**Brano proposto**.
967. Quando la Regina abbandonava l'alto e sovraeminente grado della contemplazione, nel tempo che le rimaneva si intratteneva in colloquio con i suoi angeli, che avevano di nuovo ricevuto da sua Maestà l'ordine di prestarle assistenza in forma visibile sino a quando egli non fosse rientrato, con l'obbligo di servire così il suo tabernacolo, custodendo la città santa della sua dimora; essi obbedivano in tutto, servendola con mirabile e degno ossequio. L'amore, che per sua essenza è molto attivo e stenta a tollerare il distacco e la privazione dell'oggetto che lo attira dietro di sé, non trova maggior conforto che nel discorrere della sua sofferenza e replicarne le giuste cause, rinnovando il ricordo del diletto e riferendone le qualità ed eccellenze. In tal modo si sforza di arginare le sue pene e inganna o distrae il suo dolore, ricorrendo, in luogo dell'originale, alle immagini lasciate nella memoria dall'amato. Così avveniva nell'intimo della Madre; infatti, mentre con tutte le sue facoltà era immersa nell'oceano della Divinità non sentiva la mancanza fisica di Cristo, ma allorché ritornava all'uso dei sensi, che assuefatti a un bene così attraente ora venivano ad esserne privati, speri-
mentava subito la forza struggente dell'amore più acceso, casto e vero che si possa concepire, perché la natura umana non avrebbe potuto sopportare tanto tormento senza che in esso venisse meno la vita, se non fosse stata sorretta dagli aiuti divini.
968. Per dare qualche sollievo alla sua afflizione, la Ver gine si rivolgeva agli esseri celesti e diceva loro: «Ministri diligenti dell'Onnipotente, plasmati dalle sue mani, amici e compagni miei, datemi sue notizie: rivelatemi dove sta e confidategli che muoio per la sua lontananza, perché egli è tutto per me. O dolce tesoro dell'anima mia! Dove si trova ora la vostra bellezza, che per grazia e armonia supera quella di tutti i figli degli uomini? Dove reclinerete il vostro capo? Dove riposerà dalle sue fatiche la vostra delicatissima e santissima umanità? Chi avrà cura di voi, luce dei miei occhi? E come cesseranno le mie lacrime, senza il chiaro Sole che mi illuminava? Dove troverete un po' di riposo? E dove lo troverà questa sola e povera tortorella? In quale porto approderà questa navicella scossa dalle onde dell'amore? Dove troverà tranquillità? O centro dei miei desideri, non è possibile dimenticare la vostra presenza! Come dunque sarà viverla soltanto nella memoria, senza poterne realmente godere? Che farò? Chi mi consolerà e mi farà compagnia in questa amara solitudine? Ma che cosa cerco, e che cosa potrò mai trovare tra le creature, se mi mancate voi, voi che siete l'unico che il mio cuore brami? Spiriti sovrani, ditemi: Che cosa fa il mio Signore? Raccontatemi le sue azioni, e di ciò che vive intimamente non nascondetemi nulla per quanto vi sarà manifesto nello specchio del suo essere divino e del suo volto. Riferitemi tutti i suoi passi, perché io li segua e li ricalchi».

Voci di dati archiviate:
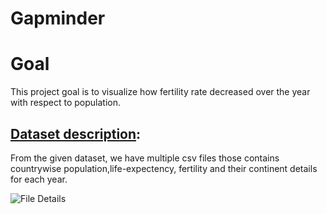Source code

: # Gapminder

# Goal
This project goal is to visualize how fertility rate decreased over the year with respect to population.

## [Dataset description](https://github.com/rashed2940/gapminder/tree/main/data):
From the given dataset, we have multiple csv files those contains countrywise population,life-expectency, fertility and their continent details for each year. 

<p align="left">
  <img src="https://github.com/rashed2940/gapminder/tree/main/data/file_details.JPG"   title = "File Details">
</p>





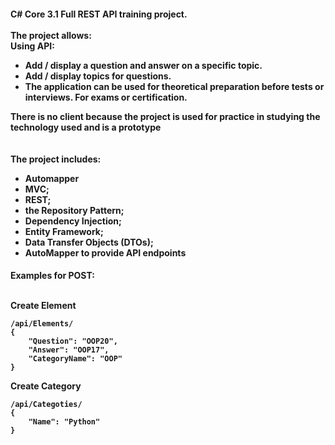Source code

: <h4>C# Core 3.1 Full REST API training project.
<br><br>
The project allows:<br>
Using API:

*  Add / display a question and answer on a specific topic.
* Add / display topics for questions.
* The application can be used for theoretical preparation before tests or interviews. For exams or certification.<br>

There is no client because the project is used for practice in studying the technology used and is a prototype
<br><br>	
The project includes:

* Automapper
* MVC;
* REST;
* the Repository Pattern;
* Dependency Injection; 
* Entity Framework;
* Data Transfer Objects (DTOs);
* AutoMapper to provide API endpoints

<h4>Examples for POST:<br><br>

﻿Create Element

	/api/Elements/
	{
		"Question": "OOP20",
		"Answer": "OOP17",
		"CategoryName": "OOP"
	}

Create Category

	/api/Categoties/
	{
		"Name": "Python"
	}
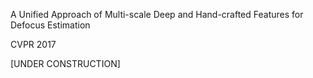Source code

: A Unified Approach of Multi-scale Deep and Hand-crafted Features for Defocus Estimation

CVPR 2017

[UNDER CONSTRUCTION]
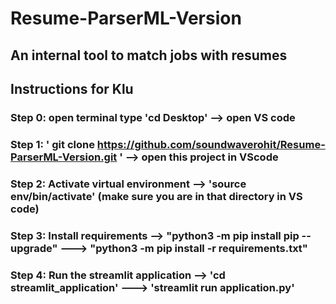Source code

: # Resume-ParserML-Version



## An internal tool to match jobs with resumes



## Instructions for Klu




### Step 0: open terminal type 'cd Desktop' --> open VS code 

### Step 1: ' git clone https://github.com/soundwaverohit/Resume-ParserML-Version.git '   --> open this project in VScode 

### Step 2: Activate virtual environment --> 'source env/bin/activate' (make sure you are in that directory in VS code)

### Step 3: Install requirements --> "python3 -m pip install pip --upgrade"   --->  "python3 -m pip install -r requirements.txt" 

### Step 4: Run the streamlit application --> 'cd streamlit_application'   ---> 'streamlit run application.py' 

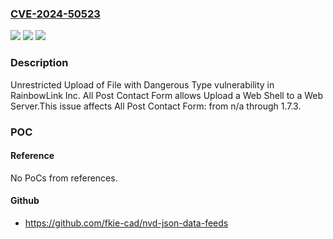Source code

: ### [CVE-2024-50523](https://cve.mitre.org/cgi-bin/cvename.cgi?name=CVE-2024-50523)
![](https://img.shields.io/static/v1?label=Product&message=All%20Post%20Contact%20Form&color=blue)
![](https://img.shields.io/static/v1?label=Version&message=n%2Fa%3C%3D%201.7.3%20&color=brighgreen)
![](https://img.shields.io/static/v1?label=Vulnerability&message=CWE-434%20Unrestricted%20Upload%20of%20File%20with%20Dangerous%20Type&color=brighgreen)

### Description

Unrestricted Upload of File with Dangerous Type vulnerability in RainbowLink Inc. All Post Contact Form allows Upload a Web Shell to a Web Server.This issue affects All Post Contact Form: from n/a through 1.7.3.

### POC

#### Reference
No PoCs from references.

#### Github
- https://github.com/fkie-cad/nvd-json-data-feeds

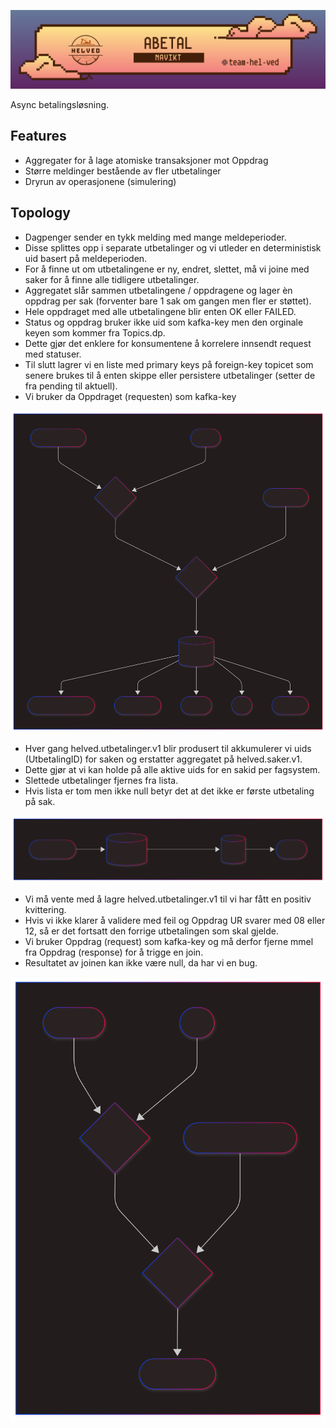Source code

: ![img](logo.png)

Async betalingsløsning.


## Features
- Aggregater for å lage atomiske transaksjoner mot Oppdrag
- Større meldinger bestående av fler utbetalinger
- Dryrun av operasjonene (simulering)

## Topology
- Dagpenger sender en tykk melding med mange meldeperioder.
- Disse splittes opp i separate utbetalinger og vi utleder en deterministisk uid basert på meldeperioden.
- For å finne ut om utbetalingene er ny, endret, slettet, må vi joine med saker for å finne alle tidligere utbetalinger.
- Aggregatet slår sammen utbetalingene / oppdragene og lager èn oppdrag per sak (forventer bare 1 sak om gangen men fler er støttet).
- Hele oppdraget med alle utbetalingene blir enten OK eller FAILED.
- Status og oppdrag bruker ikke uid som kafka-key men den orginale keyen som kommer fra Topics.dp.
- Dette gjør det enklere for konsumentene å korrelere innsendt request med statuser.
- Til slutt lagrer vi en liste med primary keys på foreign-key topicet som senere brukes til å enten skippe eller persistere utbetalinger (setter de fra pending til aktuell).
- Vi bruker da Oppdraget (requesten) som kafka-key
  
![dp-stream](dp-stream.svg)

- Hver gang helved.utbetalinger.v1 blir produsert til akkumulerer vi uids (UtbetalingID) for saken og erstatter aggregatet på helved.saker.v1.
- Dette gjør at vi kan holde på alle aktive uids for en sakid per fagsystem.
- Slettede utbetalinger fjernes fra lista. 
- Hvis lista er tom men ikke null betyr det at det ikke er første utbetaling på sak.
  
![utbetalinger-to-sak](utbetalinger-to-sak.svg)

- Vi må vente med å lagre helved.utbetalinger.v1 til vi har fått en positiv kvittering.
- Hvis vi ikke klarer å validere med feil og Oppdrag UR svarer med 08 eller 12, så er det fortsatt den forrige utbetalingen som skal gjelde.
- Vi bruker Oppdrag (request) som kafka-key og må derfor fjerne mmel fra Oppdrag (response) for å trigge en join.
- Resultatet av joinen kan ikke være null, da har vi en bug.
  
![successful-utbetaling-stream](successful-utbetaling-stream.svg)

**Compito da svolgere**.
Secondo il brano, in quale momento la Madre non sentiva la mancanza fisica di Cristo? I dati non hanno alcun ruolo in questo esercizio.

**Soluzione esercizio**.
Mentre con tutte le sue facoltà era immersa nell'oceano della Divinità.